Our results suggest that readmissions decreased overall after vertical integration [odds ratio (OR)=0.900; 95% confidence interval (CI), 0.812-0.997]. Hospital analysis indicated that there was no impact for 2 hospitals (OR=0.960; 95% CI, 0.848-1.087 and OR=0.944; 95% CI, 0.857-1.038), and a positive effect in 4 hospitals (greatest effect: OR=0.811; 95% CI, 0.736-0.894). A positive evolution was observed for a limited number of conditions, with better results for diabetes with complications (OR=0.689; 95% CI, 0.525-0.904), but no impact regarding congestive heart failure (OR=1.067; 95% CI, 0.827-1.377).

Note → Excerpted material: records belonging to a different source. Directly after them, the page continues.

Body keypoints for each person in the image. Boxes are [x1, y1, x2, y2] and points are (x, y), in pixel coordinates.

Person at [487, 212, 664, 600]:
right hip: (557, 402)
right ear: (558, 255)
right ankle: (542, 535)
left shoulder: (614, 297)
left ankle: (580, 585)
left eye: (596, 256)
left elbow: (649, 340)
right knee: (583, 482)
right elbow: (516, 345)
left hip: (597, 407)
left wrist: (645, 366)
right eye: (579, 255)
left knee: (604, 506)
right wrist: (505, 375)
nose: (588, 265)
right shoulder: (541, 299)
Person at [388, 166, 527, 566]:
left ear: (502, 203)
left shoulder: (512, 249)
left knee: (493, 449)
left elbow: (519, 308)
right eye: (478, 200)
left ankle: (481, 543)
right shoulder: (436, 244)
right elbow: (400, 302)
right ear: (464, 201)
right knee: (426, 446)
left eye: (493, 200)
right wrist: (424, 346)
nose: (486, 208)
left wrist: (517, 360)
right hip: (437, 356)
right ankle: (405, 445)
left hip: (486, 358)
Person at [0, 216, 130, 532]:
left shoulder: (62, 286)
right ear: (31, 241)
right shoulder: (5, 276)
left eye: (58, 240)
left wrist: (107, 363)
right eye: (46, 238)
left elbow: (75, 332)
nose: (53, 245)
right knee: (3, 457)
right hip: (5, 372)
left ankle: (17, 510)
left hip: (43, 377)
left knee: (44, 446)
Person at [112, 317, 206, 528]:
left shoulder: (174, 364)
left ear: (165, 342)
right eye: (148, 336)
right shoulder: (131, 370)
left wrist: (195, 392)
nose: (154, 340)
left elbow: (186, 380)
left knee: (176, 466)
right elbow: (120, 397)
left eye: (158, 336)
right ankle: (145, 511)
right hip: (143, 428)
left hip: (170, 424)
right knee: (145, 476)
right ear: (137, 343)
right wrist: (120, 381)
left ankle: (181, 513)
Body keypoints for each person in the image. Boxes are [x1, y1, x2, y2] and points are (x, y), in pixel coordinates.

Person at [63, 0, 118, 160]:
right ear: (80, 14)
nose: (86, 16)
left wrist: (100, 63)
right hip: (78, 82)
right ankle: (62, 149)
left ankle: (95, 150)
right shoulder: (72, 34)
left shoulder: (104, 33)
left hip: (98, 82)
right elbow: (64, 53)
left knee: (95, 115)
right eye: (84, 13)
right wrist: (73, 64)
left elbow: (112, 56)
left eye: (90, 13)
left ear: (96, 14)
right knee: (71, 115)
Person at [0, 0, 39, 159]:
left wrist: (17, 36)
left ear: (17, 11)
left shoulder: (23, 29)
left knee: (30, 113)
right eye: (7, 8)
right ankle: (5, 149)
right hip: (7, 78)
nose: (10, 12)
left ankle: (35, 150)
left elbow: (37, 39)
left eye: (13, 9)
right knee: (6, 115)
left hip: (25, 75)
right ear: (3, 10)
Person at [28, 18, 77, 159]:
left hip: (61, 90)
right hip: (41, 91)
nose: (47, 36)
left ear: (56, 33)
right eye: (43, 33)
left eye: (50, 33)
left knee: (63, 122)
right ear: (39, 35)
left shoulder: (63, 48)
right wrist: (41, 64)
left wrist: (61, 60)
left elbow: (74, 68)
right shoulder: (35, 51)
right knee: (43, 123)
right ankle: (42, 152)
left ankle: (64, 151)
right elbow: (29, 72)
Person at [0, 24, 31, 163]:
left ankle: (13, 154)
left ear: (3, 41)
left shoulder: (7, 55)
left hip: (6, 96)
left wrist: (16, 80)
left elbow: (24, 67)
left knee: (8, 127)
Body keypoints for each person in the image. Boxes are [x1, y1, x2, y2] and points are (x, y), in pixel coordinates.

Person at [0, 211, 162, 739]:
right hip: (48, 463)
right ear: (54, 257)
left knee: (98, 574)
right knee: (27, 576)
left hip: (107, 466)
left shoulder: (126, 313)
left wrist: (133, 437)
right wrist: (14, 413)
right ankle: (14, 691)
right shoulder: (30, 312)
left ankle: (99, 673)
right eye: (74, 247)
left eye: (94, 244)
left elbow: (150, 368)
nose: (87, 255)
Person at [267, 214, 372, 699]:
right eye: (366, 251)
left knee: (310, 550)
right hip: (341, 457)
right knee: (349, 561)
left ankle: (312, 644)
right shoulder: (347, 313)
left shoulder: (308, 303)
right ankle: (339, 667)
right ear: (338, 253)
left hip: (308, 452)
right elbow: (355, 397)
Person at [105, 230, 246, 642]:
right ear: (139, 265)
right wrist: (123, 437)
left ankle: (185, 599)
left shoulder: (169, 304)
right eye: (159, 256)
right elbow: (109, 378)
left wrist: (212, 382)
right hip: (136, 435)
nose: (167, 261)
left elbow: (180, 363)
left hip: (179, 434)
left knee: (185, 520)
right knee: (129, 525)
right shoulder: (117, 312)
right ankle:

Merging acute and primary care providers was associated with reduced readmissions, even though improvements were not found for all institutions or condition-specific groups. There are still challenges to be addressed regarding the success of vertical integration in reducing 30-day hospital readmissions.
垂直整合有望改善住院治疗与出院后护理之间的沟通与协调。尽管垂直整合在全球卫生系统中广泛应用,但其对再入院影响的证据却稀少且相互矛盾。
评估垂直整合对医院再入院情况的影响。
研究设计、研究对象及测量方法:我们运用差异中的差异法,比较了2004 - 2013年葡萄牙6家医院垂直整合前后的再入院情况。同时使用了6家未进行整合的类似医院作为对照组。观察的结果指标为30天内非计划再入院情况。我们在入院层面进行了逻辑回归分析,并利用索赔数据考虑了患者的风险因素。还针对每家医院及选定的病症进行了分析。
我们的研究结果表明,垂直整合后总体再入院率有所下降[优势比(OR)=0.900;95%置信区间(CI),0.812 - 0.997]。医院层面的分析表明,有2家医院未受影响(OR = 0.960;95% CI,0.848 - 1.087和OR = 0.944;95% CI,0.857 - 1.038),4家医院有积极影响(最大影响:OR = 0.811;95% CI,0.736 - 0.894)。在有限数量的病症中观察到了积极进展,并发症糖尿病的效果更好(OR = 0.689;95% CI,0.525 - 0.904),但对充血性心力衰竭没有影响(OR = 1.067;95% CI,0.827 - 1.377)。
合并急性护理和初级护理提供者与再入院率降低相关,尽管并非所有机构或特定病症组都有改善。在垂直整合成功降低3日医院再入院率方面仍存在挑战需要应对。